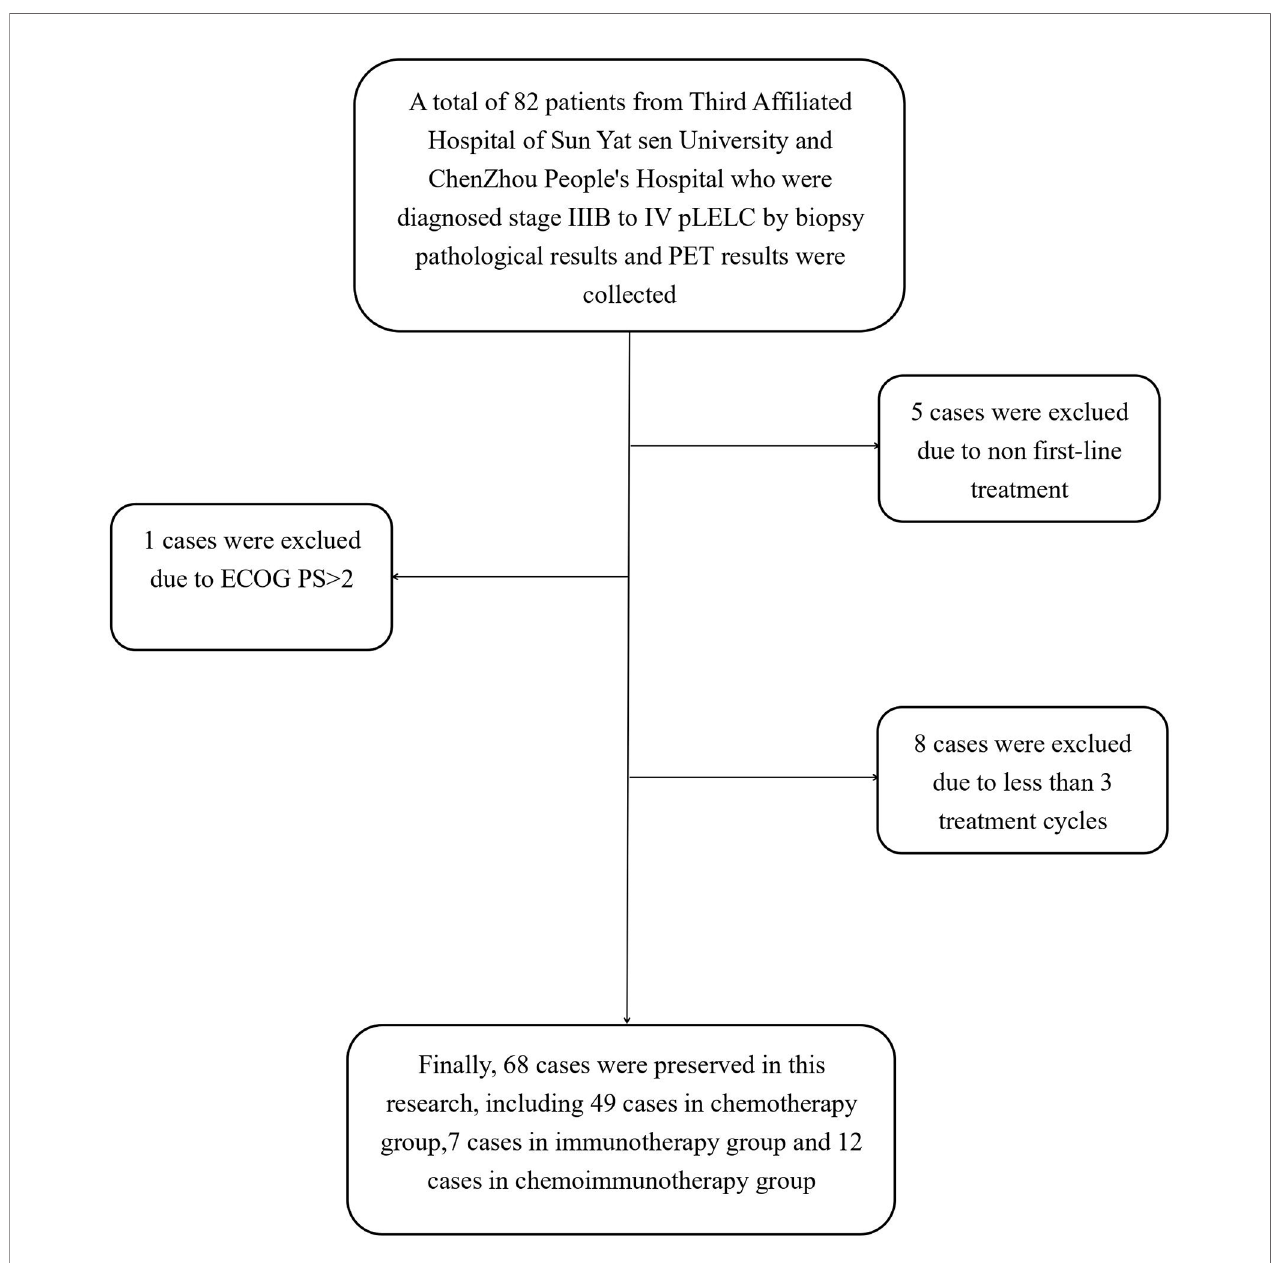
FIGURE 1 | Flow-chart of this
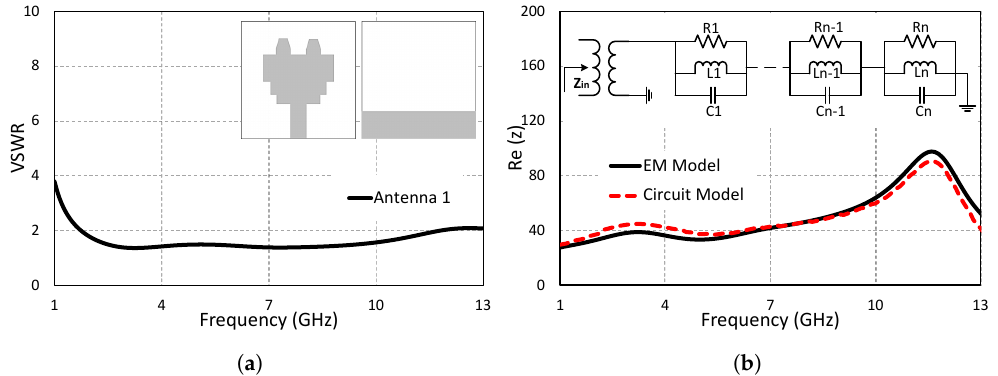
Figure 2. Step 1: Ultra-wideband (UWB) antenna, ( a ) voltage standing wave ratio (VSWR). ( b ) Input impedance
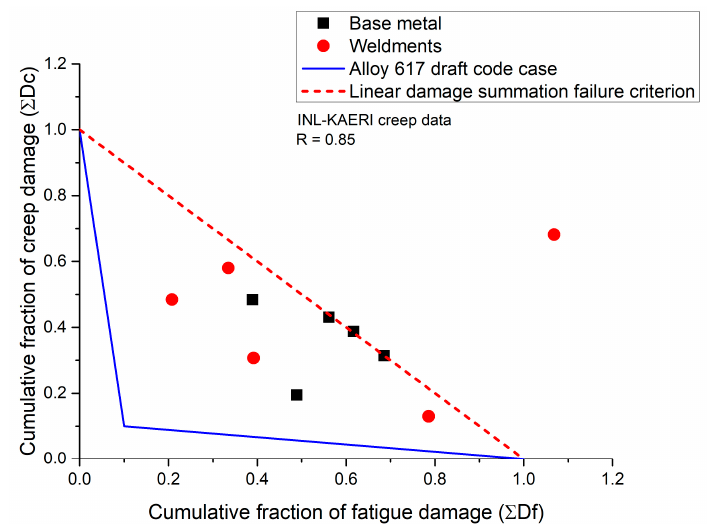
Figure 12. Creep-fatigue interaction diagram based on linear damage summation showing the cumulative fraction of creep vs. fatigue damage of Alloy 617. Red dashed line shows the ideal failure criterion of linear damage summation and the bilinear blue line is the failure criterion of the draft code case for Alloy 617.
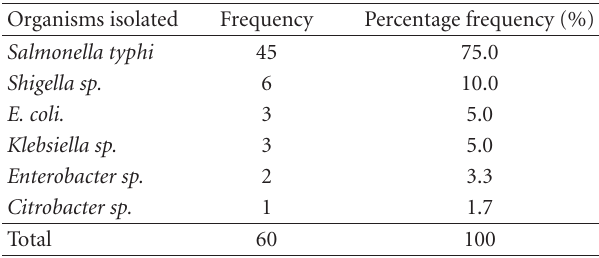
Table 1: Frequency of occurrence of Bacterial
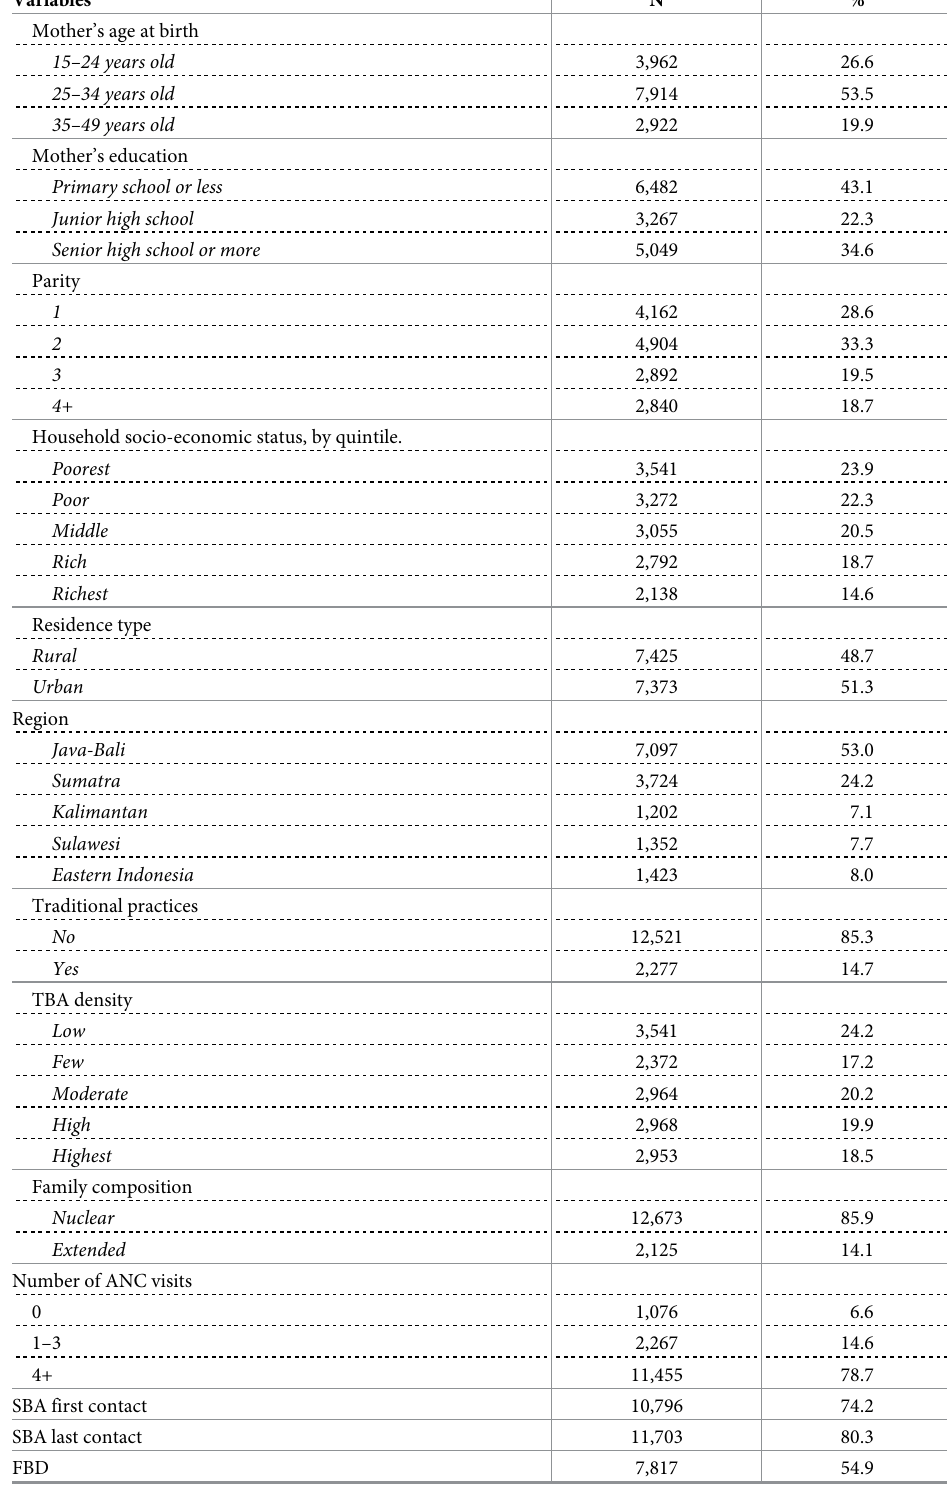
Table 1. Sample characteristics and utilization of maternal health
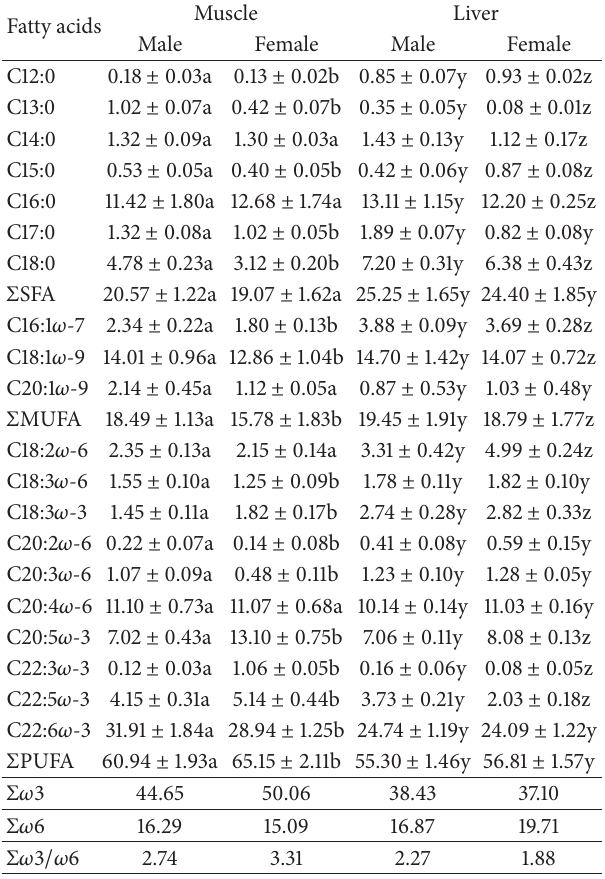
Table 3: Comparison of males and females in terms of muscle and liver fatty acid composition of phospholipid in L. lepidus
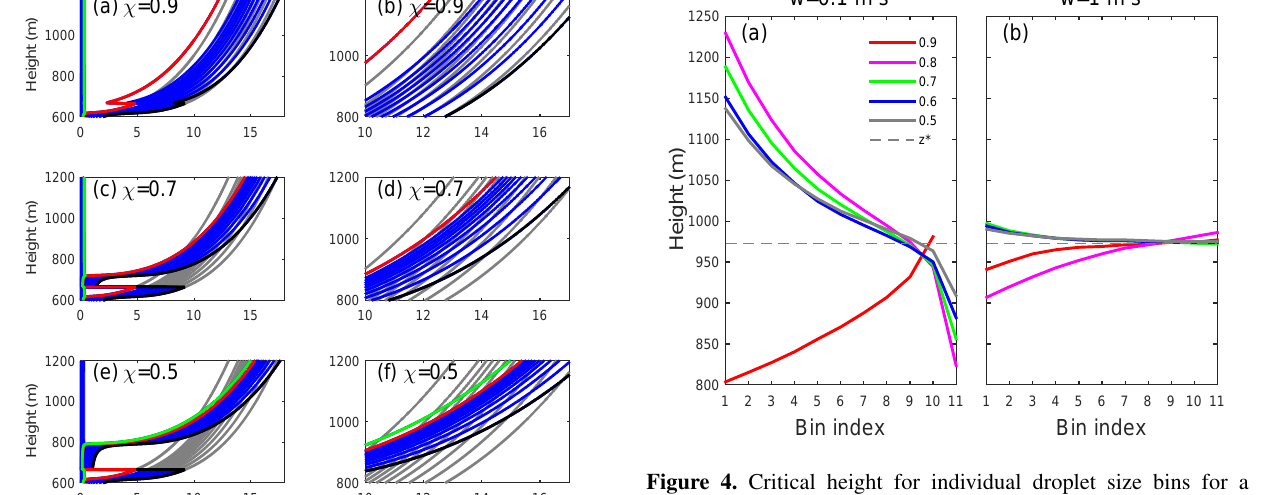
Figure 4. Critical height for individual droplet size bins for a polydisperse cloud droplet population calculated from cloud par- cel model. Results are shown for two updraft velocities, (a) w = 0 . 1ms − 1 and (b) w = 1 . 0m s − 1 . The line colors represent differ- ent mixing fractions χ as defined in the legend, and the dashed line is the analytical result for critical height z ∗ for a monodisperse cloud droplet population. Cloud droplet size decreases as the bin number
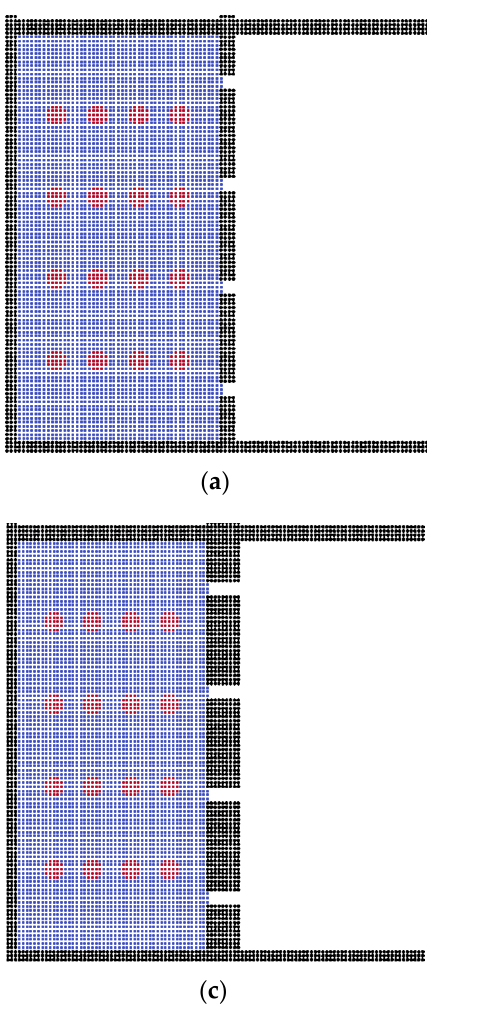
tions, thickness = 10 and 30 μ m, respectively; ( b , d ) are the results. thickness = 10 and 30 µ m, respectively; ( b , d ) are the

**PROBLEM:** Every line in the data that holds "dashed" should be copied out.

**EXERCISE OUTPUT:**
Figure 12. Creep-fatigue interaction diagram based on linear damage summation showing the cumulative fraction of creep vs. fatigue damage of Alloy 617. Red dashed line shows the ideal failure criterion of linear damage summation and the bilinear blue line is the failure criterion of the draft code case for Alloy 617.
Figure 4. Critical height for individual droplet size bins for a polydisperse cloud droplet population calculated from cloud par- cel model. Results are shown for two updraft velocities, (a) w = 0 . 1ms − 1 and (b) w = 1 . 0m s − 1 . The line colors represent differ- ent mixing fractions χ as defined in the legend, and the dashed line is the analytical result for critical height z ∗ for a monodisperse cloud droplet population. Cloud droplet size decreases as the bin number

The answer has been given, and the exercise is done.